UN forms partnership with Mediterranean countries to save region’s forests

Dar Fatma Forests, North Tunisia
In an effort to save forests in the Mediterranean region from damage exacerbated by the impact of climate change, the United Nations Food and Agriculture Organization (FAO) has formed a partnership that will tackle the threats facing the woodlands and draw attention to their value.

The partnership brings together 12 institutions and organizations, including FAO, and will focus primarily on six countries in the southern and eastern Mediterranean – Morocco, Algeria, Tunisia, Syria, Lebanon and Turkey, the agency announced during the second Mediterranean Forest Week, which opened yesterday in Avignon, France.

“The Collaborative Partnership on Mediterranean Forests will help raise awareness on the wealth of vital functions Mediterranean forests provide,” said Eduardo Rojas-Briales, the Assistant Director-General of the FAO Forestry Department.

“These include soil and water protection, landscape values, carbon sequestration and biodiversity conservation. It is urgent that we join efforts to restore and preserve their functions for future generations,” he said.

The Mediterranean Basin loses between 0.7 and one million hectares of forests every year to fires. Economic loss as a result is estimated at €1 billion.

The region faces considerable increase in longer and more frequent droughts and heat waves, resulting in the growing risk of large-scale forest fires as well as more water scarcity, affecting both rural and urban populations.

Total forest area in the Mediterranean region is 73 million hectares, or 8.5 per cent of the region’s total land area.

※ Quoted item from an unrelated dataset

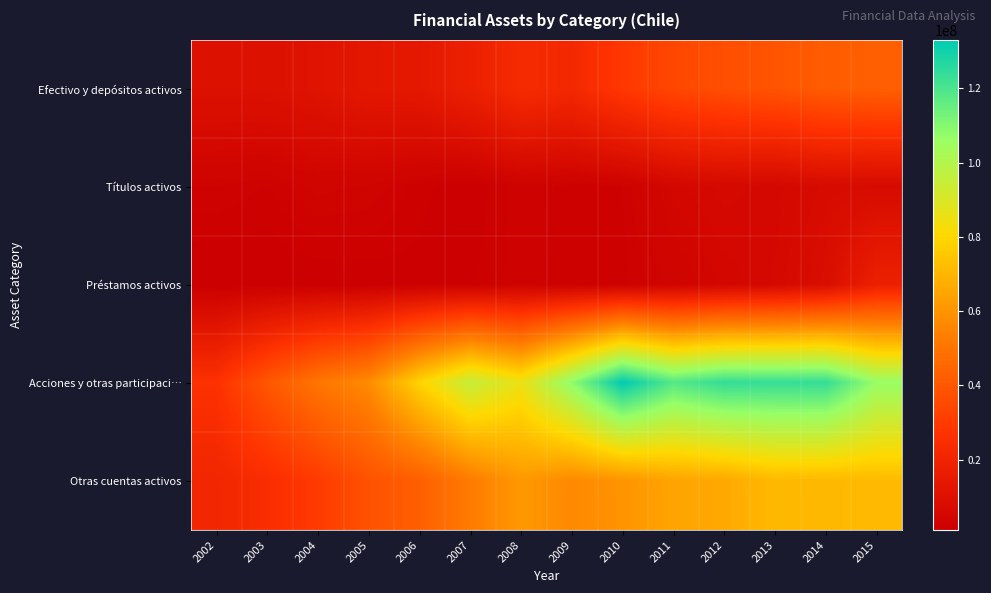

At which category does the chart reach its minimum across all series?

2002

The forests provide a diversity of products such as wood, non-wood forest products including cork, fodder for livestock and aromatic plants and game, all of which are important for socio-economic development and contribute to food security and poverty alleviation in rural areas.

Threats to the forests include climatic change, agricultural expansion, tourism, urban development and other land use practices that are contributing to forest losses.

The partnership is designed to integrate policies and investments at the country level in order to adapt forests to climate change. It is also aimed at developing a joint regional approach to forest management and in particular to wildfire prevention, through the sharing of expertise, knowledge and best practices.

At the local level the partnership will help to promote sustainable forest management among all stakeholders, including local communities, forest owners and managers, farmers, herders, environmentalists, protected areas managers and researchers, according to FAO.